Single by The Alarm

from the album Declaration
- B-side: "68 Guns Part II"
- Released: 16 September 1983 (UK)
- Recorded: 1983
- Studio: Good Earth Studios
- Genre: Alternative rock, new wave
- Length: 3:15
- Label: I.R.S.
- Songwriters: Mike Peters, Eddie MacDonald
- Producer: Alan Shacklock

The Alarm singles chronology
| "The Stand" (1983) | "Sixty Eight Guns" (1983) | "Where Were You Hiding? (When the Storm Broke)" (1984) |

= Sixty Eight Guns =

"Sixty Eight Guns" (or written as "68 Guns") is a song by Welsh rock band the Alarm. In the UK, it was released as a single in September 1983. The song later appeared on the group's debut album Declaration in February 1984. It was written by Alarm members Mike Peters and Eddie MacDonald.

==Background==
The lyrics to "Sixty Eight Guns" were inspired by a book that Peters had read about the 1960s street gangs of Glasgow. The song's title is written as "Sixty Eight Guns" and "68 Guns" interchangeably on the various I.R.S. releases. The back cover of Declaration and the front cover of the 7" single show the title as "Sixty Eight Guns" while the labels on the discs themselves show the title as "68 Guns". "Sixty Eight Guns" was recorded at Good Earth Studios and mixed at Abbey Road Studios.

Jay Boberg, who at the time served as the executive vice president of I.R.S. Records, stated that he expected "to take "68 Guns" right to Top 40 radio." The song reached No. 17 on the UK Singles Chart, becoming the Alarm's first top 40 appearance and their highest-ever position on that chart.

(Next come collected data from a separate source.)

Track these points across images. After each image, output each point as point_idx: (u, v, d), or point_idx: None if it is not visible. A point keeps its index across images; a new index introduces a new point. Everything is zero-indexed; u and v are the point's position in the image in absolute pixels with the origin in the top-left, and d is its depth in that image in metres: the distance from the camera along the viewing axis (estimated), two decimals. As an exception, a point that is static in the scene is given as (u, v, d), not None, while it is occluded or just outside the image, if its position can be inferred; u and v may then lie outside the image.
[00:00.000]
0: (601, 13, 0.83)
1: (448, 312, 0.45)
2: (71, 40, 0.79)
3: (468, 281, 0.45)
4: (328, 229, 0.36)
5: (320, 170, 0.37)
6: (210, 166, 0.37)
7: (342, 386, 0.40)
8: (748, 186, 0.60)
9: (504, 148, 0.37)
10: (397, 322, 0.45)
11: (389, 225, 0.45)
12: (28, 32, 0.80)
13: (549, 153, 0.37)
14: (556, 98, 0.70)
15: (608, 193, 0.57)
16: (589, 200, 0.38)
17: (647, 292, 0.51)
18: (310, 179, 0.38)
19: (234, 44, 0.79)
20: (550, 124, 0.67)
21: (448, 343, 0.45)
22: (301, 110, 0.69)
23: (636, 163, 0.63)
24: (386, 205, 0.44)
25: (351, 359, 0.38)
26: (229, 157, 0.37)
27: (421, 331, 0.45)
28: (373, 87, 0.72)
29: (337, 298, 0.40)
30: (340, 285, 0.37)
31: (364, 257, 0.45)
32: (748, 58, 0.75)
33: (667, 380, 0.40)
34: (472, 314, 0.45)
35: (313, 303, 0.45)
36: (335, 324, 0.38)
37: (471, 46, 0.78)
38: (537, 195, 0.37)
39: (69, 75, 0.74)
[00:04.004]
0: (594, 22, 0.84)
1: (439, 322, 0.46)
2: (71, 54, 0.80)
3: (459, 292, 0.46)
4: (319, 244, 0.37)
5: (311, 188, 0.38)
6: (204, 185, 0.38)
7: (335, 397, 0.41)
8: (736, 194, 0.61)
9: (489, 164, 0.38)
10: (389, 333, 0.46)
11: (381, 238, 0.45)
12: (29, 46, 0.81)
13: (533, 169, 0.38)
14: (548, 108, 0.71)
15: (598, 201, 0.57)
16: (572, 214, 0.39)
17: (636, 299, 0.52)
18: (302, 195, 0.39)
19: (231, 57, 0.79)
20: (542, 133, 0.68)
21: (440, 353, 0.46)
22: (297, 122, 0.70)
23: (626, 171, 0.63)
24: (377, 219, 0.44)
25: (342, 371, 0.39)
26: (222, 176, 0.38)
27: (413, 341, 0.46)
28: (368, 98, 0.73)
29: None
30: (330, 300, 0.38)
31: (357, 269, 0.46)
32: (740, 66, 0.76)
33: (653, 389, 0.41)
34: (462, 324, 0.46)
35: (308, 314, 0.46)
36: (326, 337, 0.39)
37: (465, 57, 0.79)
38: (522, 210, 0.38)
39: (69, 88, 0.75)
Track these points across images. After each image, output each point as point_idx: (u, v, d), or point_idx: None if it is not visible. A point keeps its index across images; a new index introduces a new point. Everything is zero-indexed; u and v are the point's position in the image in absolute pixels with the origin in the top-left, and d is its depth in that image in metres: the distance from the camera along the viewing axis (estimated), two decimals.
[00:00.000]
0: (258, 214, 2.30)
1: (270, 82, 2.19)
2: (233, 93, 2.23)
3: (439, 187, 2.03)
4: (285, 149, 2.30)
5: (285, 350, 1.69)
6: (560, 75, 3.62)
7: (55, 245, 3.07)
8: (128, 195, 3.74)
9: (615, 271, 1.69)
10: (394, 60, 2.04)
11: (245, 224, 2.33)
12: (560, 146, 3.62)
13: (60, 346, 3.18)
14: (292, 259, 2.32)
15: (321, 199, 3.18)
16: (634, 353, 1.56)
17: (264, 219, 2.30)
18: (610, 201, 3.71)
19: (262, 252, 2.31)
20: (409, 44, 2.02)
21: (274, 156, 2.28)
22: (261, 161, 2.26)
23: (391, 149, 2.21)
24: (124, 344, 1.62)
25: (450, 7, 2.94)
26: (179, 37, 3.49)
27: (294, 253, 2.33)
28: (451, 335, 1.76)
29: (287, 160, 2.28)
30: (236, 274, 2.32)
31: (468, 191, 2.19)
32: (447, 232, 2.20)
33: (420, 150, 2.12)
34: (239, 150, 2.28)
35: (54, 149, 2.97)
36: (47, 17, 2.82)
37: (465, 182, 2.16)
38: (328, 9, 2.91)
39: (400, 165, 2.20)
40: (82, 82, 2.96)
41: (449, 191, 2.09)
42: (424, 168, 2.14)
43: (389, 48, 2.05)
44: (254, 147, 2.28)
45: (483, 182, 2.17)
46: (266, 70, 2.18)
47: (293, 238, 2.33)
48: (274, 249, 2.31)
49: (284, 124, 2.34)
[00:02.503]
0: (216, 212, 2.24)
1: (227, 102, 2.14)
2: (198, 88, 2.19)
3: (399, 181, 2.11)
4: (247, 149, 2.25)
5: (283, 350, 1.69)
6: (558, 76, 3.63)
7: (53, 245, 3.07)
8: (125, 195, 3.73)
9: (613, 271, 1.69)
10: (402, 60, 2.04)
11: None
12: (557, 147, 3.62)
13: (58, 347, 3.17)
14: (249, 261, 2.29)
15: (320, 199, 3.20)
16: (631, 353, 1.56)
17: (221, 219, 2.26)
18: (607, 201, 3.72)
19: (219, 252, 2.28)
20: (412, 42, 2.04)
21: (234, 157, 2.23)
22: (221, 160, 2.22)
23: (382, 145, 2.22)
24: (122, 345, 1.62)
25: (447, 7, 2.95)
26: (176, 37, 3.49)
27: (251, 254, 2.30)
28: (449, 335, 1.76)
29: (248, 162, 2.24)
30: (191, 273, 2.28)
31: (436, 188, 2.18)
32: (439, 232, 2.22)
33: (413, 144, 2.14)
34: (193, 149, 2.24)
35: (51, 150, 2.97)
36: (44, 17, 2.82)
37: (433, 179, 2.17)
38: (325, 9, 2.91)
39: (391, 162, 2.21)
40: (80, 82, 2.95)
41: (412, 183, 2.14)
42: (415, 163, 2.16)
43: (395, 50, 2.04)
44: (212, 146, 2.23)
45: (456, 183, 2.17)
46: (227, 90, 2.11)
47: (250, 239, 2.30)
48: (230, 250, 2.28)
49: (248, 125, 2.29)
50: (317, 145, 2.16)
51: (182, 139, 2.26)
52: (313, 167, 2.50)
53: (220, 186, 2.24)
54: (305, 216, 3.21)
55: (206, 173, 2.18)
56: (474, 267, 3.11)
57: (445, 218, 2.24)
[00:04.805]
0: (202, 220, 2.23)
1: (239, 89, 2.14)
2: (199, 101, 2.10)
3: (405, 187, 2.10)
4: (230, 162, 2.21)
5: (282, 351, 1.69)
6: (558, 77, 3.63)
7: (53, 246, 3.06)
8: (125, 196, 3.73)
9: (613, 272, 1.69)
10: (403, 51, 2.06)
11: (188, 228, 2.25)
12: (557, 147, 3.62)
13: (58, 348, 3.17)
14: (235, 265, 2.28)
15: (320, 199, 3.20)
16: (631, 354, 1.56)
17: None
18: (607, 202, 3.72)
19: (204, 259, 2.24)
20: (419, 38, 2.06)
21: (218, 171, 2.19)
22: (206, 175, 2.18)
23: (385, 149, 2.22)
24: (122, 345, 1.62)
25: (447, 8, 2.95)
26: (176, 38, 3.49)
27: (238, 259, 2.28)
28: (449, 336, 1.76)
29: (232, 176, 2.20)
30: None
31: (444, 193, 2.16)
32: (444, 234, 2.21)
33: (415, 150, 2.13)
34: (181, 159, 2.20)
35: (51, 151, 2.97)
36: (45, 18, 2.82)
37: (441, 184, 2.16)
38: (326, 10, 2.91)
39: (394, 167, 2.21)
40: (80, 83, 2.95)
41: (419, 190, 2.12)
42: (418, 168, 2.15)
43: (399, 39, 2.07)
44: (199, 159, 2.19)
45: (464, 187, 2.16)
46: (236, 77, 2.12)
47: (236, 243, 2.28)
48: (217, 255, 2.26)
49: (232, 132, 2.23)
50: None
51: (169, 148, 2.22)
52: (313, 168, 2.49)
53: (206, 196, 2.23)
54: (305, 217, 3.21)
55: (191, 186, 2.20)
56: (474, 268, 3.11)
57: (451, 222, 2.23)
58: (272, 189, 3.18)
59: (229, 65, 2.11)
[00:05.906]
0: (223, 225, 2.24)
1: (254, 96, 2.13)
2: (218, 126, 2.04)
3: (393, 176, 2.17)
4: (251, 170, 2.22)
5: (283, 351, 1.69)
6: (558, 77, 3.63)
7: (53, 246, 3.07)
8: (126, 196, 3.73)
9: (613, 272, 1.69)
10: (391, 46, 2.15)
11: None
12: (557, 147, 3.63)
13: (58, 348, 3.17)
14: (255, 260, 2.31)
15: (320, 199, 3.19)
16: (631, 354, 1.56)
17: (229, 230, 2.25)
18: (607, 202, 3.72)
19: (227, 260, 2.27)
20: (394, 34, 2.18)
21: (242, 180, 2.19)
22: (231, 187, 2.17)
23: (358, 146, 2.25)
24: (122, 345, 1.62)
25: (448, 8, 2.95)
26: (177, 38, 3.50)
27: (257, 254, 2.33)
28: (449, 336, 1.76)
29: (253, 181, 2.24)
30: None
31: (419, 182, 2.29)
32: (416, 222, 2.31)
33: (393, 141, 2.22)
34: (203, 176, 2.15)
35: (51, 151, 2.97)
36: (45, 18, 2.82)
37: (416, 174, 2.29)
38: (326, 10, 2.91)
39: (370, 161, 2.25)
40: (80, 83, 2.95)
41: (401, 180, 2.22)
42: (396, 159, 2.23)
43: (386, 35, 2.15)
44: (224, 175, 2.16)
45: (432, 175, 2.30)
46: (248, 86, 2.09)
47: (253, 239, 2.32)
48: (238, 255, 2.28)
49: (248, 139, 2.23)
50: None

The song also reached No. 39 on the Hot Mainstream Rock Tracks chart in the United States, the Alarm's first-ever chart position in that country. Soon after, it "bubbled under" the Billboard Hot 100 singles chart at No. 106, becoming the band's first charting single on the American pop chart.

==Track listings==
All songs written by Mike Peters and Eddie MacDonald.

===UK 7" single===
1. "68 Guns" - 3:15
2. "68 Guns Part II" - 3:25

===UK 12" single===
1. "68 Guns (Full Version)" - 5:45
2. "Thoughts of a Young Man" - 2:50

==Credits==
- Vocals – Mike Peters
- Guitars – Dave Sharp, Mike Peters
- Bass – Eddie MacDonald
- Drums – Nigel Twist
- Keyboards – Ian Kewley
- Piano– Alan Shacklock
- Trumpet – Arthur Fairlie
- Single cover – Harry Murlowski

==Charts==

| Chart (1983–1984) | Peak position |
|---|---|
| UK Singles Chart | 17 |
| U.S. Billboard Bubbling Under Hot 100 Singles | 106 |
| U.S. Billboard Top Rock Tracks | 39 |

==Other releases==
The song appeared on several other Alarm releases:

- As a live track on the maxi-version of the single "Spirit of '76".
- As a live studio version on the "45 RPM" hoax single released by the Alarm under the name of the Poppy Fields.
- As a live track on Peters' solo Live (From a Broadcast) album. It includes an additional verse that was dropped during the early stages of writing.